Stored data entries:
########

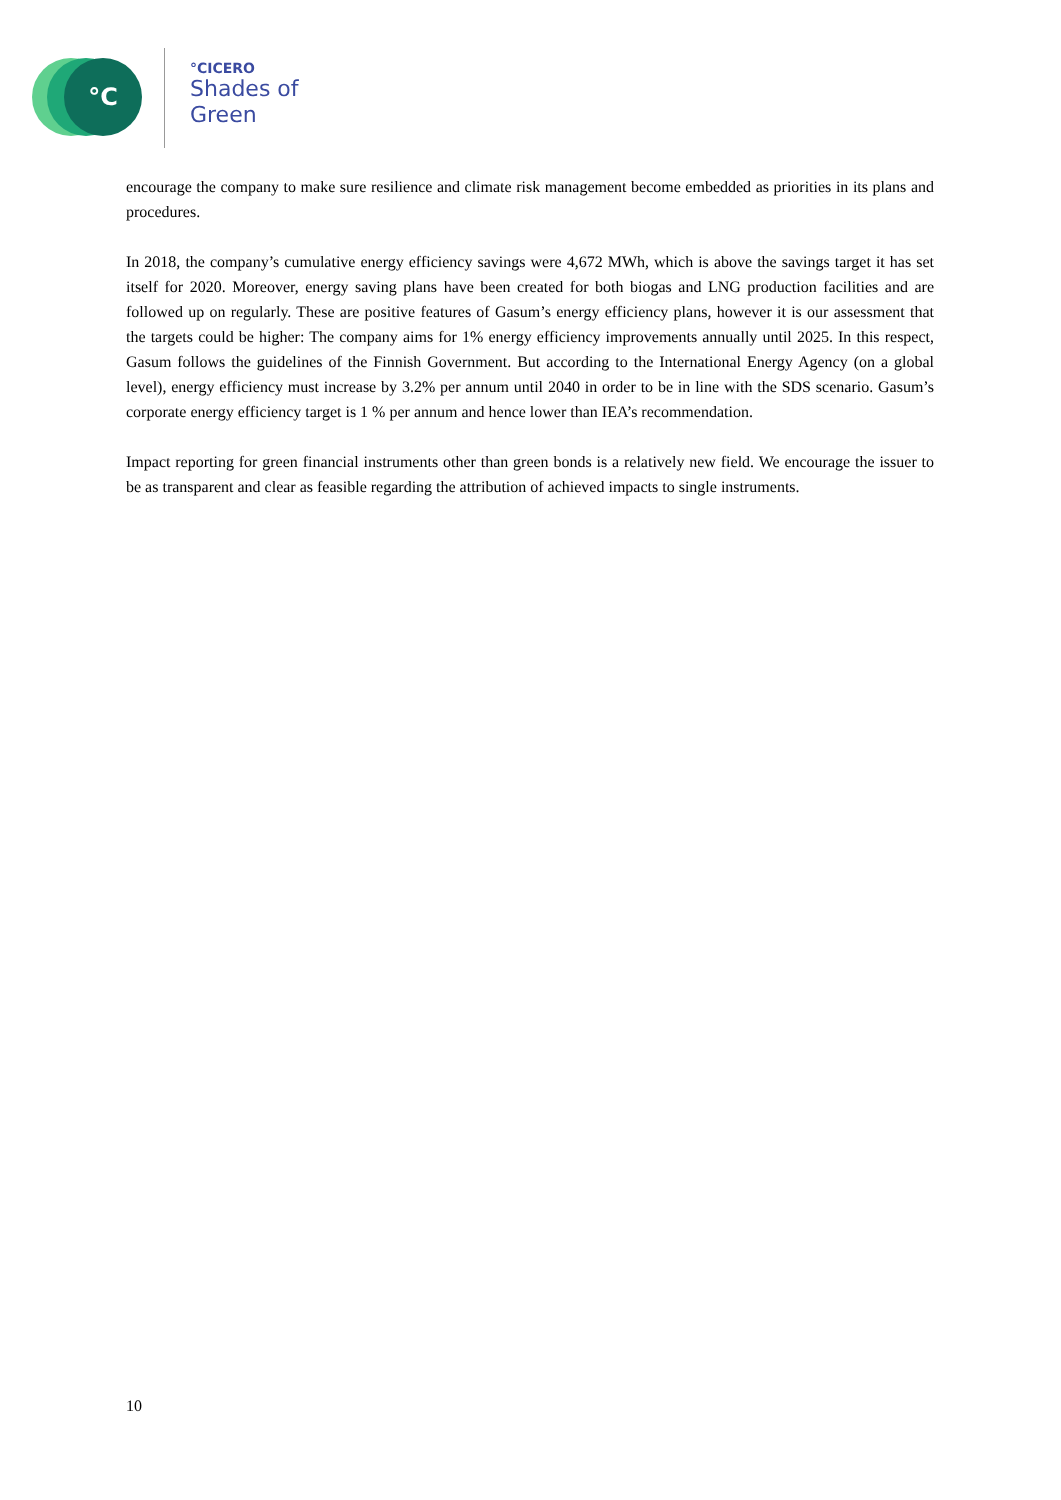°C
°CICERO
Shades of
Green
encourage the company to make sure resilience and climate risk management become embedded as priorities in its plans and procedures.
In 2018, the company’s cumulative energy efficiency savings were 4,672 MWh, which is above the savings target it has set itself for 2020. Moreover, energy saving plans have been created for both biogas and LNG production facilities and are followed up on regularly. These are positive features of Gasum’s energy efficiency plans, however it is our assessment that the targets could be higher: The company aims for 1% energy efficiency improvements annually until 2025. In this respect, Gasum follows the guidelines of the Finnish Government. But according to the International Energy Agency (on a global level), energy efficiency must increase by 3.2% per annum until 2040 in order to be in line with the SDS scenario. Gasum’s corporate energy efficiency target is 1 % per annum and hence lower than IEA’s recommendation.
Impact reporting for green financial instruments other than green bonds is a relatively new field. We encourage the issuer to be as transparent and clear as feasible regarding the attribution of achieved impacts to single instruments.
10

########

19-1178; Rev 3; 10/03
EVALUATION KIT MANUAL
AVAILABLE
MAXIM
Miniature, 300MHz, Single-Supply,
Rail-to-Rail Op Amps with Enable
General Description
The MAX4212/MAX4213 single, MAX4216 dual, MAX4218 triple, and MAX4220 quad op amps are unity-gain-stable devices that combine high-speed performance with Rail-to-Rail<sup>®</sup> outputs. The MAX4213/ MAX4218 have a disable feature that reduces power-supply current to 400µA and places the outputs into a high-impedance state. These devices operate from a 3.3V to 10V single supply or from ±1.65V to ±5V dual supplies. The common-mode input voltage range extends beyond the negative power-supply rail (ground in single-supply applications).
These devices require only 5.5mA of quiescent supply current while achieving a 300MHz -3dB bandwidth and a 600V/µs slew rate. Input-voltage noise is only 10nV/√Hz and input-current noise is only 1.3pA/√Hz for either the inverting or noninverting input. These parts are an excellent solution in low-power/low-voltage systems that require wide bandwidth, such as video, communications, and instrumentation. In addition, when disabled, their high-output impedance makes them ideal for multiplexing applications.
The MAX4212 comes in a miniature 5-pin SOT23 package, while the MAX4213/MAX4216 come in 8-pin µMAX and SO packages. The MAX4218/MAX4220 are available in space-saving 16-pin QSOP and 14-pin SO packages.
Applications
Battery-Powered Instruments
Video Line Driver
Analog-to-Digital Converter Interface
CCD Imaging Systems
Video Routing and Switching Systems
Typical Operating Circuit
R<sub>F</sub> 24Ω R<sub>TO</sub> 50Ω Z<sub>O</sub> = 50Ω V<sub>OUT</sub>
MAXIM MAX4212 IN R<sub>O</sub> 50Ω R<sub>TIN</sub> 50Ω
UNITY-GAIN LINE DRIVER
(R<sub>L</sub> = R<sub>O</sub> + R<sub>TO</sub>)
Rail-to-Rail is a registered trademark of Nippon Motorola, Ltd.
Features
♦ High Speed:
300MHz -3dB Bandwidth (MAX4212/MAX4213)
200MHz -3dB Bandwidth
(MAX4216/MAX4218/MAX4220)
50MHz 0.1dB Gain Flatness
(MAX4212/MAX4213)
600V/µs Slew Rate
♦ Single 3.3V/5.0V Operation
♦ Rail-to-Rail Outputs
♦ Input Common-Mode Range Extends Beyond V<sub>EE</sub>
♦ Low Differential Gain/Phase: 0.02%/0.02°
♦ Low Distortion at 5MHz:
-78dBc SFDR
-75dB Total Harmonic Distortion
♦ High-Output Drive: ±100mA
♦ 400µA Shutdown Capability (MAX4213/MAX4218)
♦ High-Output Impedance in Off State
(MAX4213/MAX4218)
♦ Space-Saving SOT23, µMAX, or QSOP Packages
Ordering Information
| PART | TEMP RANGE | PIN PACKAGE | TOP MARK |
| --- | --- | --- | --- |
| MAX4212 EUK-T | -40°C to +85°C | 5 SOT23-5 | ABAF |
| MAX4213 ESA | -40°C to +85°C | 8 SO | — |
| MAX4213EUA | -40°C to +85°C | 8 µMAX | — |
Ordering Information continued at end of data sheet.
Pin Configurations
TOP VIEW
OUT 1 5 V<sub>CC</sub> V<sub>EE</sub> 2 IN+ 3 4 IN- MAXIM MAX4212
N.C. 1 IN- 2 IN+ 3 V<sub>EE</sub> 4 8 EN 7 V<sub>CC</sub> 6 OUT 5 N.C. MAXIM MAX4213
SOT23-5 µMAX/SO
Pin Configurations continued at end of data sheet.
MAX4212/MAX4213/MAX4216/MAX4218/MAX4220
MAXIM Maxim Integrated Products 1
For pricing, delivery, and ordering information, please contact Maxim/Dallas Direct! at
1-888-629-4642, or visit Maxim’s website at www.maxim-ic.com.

########

Each line with the word "that" in the records above belongs in the result; copy all of them.

In 2018, the company’s cumulative energy efficiency savings were 4,672 MWh, which is above the savings target it has set itself for 2020. Moreover, energy saving plans have been created for both biogas and LNG production facilities and are followed up on regularly. These are positive features of Gasum’s energy efficiency plans, however it is our assessment that the targets could be higher: The company aims for 1% energy efficiency improvements annually until 2025. In this respect, Gasum follows the guidelines of the Finnish Government. But according to the International Energy Agency (on a global level), energy efficiency must increase by 3.2% per annum until 2040 in order to be in line with the SDS scenario. Gasum’s corporate energy efficiency target is 1 % per annum and hence lower than IEA’s recommendation.
The MAX4212/MAX4213 single, MAX4216 dual, MAX4218 triple, and MAX4220 quad op amps are unity-gain-stable devices that combine high-speed performance with Rail-to-Rail<sup>®</sup> outputs. The MAX4213/ MAX4218 have a disable feature that reduces power-supply current to 400µA and places the outputs into a high-impedance state. These devices operate from a 3.3V to 10V single supply or from ±1.65V to ±5V dual supplies. The common-mode input voltage range extends beyond the negative power-supply rail (ground in single-supply applications).
These devices require only 5.5mA of quiescent supply current while achieving a 300MHz -3dB bandwidth and a 600V/µs slew rate. Input-voltage noise is only 10nV/√Hz and input-current noise is only 1.3pA/√Hz for either the inverting or noninverting input. These parts are an excellent solution in low-power/low-voltage systems that require wide bandwidth, such as video, communications, and instrumentation. In addition, when disabled, their high-output impedance makes them ideal for multiplexing applications.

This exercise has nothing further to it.